Jan 5 2005
Depression can double the risk of death or repeat heart disease in heart attack patients, according to two reviews of more than 40 studies that examine the link between depression and heart disease. The reviews are published in the journal Psychosomatic Medicine.
In the first analysis of 22 studies, patients who were depressed after their heart attacks had a twofold increase in the risk of dying or suffering a new heart problem two years after their heart attack, according to Joost van Melle, M.D., and colleagues of University Hospital Groningen in the Netherlands.
In the second analysis of 20 studies by Jürgen Barth, Ph.D., of University of Freiburg in Germany and colleagues, the researchers concluded that depressed patients were twice as likely to die within two years after their first heart disease episode compared with non-depressed patients.

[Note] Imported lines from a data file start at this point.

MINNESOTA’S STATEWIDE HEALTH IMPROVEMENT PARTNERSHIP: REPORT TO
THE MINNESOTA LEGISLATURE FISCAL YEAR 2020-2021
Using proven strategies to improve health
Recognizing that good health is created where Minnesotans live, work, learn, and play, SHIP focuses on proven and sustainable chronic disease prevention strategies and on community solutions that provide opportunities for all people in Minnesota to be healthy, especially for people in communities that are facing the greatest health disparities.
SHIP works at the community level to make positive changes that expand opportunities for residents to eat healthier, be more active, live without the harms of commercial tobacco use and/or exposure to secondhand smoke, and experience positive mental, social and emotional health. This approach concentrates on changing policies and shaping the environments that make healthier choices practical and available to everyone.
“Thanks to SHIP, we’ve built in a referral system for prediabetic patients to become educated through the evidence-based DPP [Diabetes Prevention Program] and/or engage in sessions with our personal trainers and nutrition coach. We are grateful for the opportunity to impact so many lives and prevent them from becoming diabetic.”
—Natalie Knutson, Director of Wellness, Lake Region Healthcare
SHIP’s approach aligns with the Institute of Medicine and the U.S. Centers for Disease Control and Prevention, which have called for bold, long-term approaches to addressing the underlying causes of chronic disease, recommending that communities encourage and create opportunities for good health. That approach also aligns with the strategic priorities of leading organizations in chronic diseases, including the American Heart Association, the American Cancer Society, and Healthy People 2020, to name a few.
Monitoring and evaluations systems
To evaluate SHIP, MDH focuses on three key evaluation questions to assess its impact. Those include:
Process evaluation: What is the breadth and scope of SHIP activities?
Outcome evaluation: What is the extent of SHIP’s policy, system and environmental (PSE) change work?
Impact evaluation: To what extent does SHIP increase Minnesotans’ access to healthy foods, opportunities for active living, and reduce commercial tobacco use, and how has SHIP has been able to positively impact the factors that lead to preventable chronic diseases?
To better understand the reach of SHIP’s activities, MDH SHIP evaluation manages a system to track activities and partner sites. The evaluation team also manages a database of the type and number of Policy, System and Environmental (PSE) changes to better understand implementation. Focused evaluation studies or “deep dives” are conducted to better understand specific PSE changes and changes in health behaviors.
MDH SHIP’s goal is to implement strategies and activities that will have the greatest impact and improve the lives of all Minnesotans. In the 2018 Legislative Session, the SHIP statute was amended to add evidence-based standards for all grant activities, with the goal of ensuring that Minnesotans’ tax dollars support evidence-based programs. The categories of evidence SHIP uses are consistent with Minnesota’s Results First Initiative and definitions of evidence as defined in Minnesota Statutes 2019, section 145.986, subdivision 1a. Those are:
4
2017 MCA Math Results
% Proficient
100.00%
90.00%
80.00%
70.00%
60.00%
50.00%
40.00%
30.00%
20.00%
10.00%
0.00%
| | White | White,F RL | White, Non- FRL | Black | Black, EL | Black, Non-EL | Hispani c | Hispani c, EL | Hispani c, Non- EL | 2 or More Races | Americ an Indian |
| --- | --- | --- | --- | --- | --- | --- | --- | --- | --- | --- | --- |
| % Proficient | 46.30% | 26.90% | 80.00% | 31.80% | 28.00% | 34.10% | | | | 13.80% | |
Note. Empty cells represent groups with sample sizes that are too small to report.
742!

According to van Melle, post-heart attack depression is common, affecting nearly 20 percent of all heart attack patients.
The two research teams found that the relationship between depression and a higher risk of death and disease stayed consistent despite a variety of ways to measure depression.
The finding "may have important clinical implications for the identification of post-heart attack patients with poor prognosis, because questionnaires are easier, faster and cheaper than psychiatric interviews," van Melle says.
In their study, van Melle and colleagues also noticed a stronger link between depression and higher risk of death in studies published before 1992.
"It may be possible that improvements in cardiac care for hospitalized and rehabilitating heart attack patients are responsible for this finding, but this would need further research," van Melle says.
Both research teams also say they are unsure exactly how depression relates to poor health and greater risk of death in these patients.
"It must be taken into account that sicker patients may have an increased risk to become depressed and subsequently have a worse cardiovascular prognosis. In other words, it is possible that the observed risk is in reality caused by poor cardiac function," van Melle says.
The van Melle study was supported by the Netherlands Heart Foundation.